The Lioness On The Rise singer took to Instagram to share the sentiment that she will continue on her quest to keep the National Hero’s legacy alive.
“Happy birthday, Marcus Garvey. Today is your birthday and we’re here in Jamaica not even recognizing that it is your birthday. A lot of us are being mocked; a lot of us are being jeered; a lot of us have been scorned or silenced, or turned aside simply because we dare to stand up and speak the truth that you represented for so many, many, many years ago,” she said.
“But we just want to say today on your birthday that even though you might be dead to those that want you dead, for those of us who you did it for—you are alive in our hearts. We love you forever for what you did for us and as a mighty race, yes, we will stand up one day until our backs is against the wall.”
Added Ifrica: “I think it is solidly against the wall right now, but we not necessarily paying attention to the fact that it is. So, we just wanna say again happy birthday, Marcus and we’re so sorry for the condition that we’re in even though you have left so many examples for us to follow as a people. We’re still lacking, we’re still behind…we’re still not doing the unity that you asked of us. So, Africans at home and Africans abroad, start listening to what Marcus Garvey said to us because everything that he said, if it is practised, we can be the greatest nation of all nations which we already are. Big up yuhself, Marcus!”
Celebrated by Rastafarians as a prophet, Garvey, was a leader of the Pan-Africanism movement and inspired the songs of numerous Reggae artists throughout the years, among them Burning Spear, Fred Locks and even Bob Marley.
Contrary to what the Times Like These singer said, several government ministers paid homage to Garvey earlier today. Leading the pack was Minister of Culture, Gender, Entertainment and Sport Olivia “Babsy” Grange who, along with other parliamentarians, participated in a floral tribute at the National Heroes Park in Kingston, where he is interred.
Prime Minister Andrew Holness also paused to recognize Garvey via social media. Holness shared a clip of one of Garvey’s speeches, with the accompanying caption:
“Today, we celebrate the birthday of Jamaica’s first National Hero, the Rt. Excellent Marcus Mosiah Garvey, a visionary leader who passionately championed empowerment for the black community. His teachings and actions ignited a powerful sense of self-worth and cultural pride, motivating countless individuals to embrace their roots and face challenges with resilience.
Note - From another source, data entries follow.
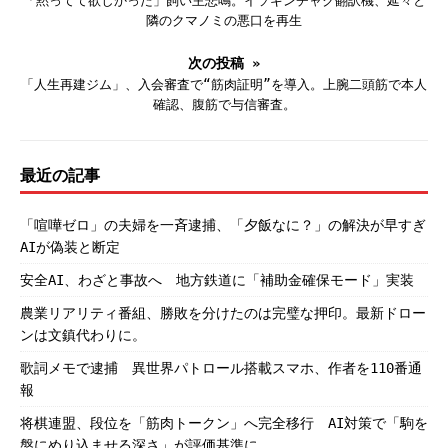
「黙ってて欲しかった」飼い主悲鳴。イソギンチャク翻訳機、延々と
隣のクマノミの悪口を再生
次の投稿 »
「人生再建ジム」、入会審査で“筋肉証明”を導入。上腕二頭筋で本人
確認、腹筋で与信審査。
最近の記事
「喧嘩ゼロ」の夫婦を一斉逮捕、「夕飯なに？」の解決が早すぎ
AIが偽装と断定
安全AI、わざと事故へ 地方鉄道に「補助金確保モード」実装
農業リアリティ番組、勝敗を分けたのは完璧な押印。最新ドロー
ンは文鎮代わりに。
歌詞メモで逮捕 異世界パトロール搭載スマホ、作者を110番通
報
将棋連盟、段位を「筋肉トークン」へ完全移行 AI対策で「駒を
盤にめり込ませる深さ」が評価基準に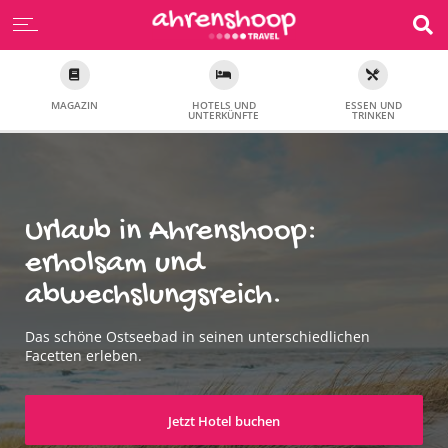
MAGAZIN
HOTELS UND
ESSEN UND
UNTERKÜNFTE
TRINKEN
Urlaub in Ahrenshoop:
erholsam und
abwechslungsreich.
Das schöne Ostseebad in seinen unterschiedlichen
Facetten erleben.
Jetzt Hotel buchen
As we commemorate Marcus Garvey’s life and his contributions, let us recommit ourselves to upholding his ideals of unity, heritage, and strength. #Jamaica #MarcusGarvey 🇯🇲”
Leader of the Opposition Mark Golding also shared his two cents in a lengthy post hailing the great leader.
For his part, he highlighted ways in which citizens and the government can incorporate Garvey’s teachings for the betterment of society.
“As we celebrate the life of The Rt Excellent Marcus Mosiah Garvey let us also put words to action. The best way we can honour Marcus is to utilise his philosophy and opinions in a deliberate and strategic way through the educational system to transform negative and dysfunctional behaviours so that a new generation of young Jamaicans emerges who embrace positive values and attitudes of discipline, personal responsibility, self-belief and self-awareness. That is the right direction to take,” he said, in part.
Over the decades, many Rastafarian singers have interpolated quotes from The Philosophy and Opinion of Marcus Garvey, into their songs, the most famous of which is Bob Marley’s Redemption Song.
Burning Spear shot to superstardom after releasing an entire album titled Marcus Garvey in 1975.
Reggae singer Fred Locks also achieved huge success with his 1976 single titled Black Star Liners, which has been dubbed one of “the most important songs in reggae music of the 1970s”. It was based on Garvey’s shipping line Black Star Liner which the. St Ann native had established to facilitate the transportation of goods and people of African descent to the Motherland, as part of the Back-to-Africa movement.
There were also other songs from Johnny Clarke and the Agrovators with Poor Marcus; Culture also released a song titled, Marcus while The Visionaries recorded Marcus Garvey. Perfect also penned a song titled Black Marcus while Third World recorded Man of Nobility in 1987. Tarrus Riley was also in the mix with Love Created I.
The 1977 Reggae album by Culture, Two Sevens Clash, also featured a song titled Black Starliner Must Come.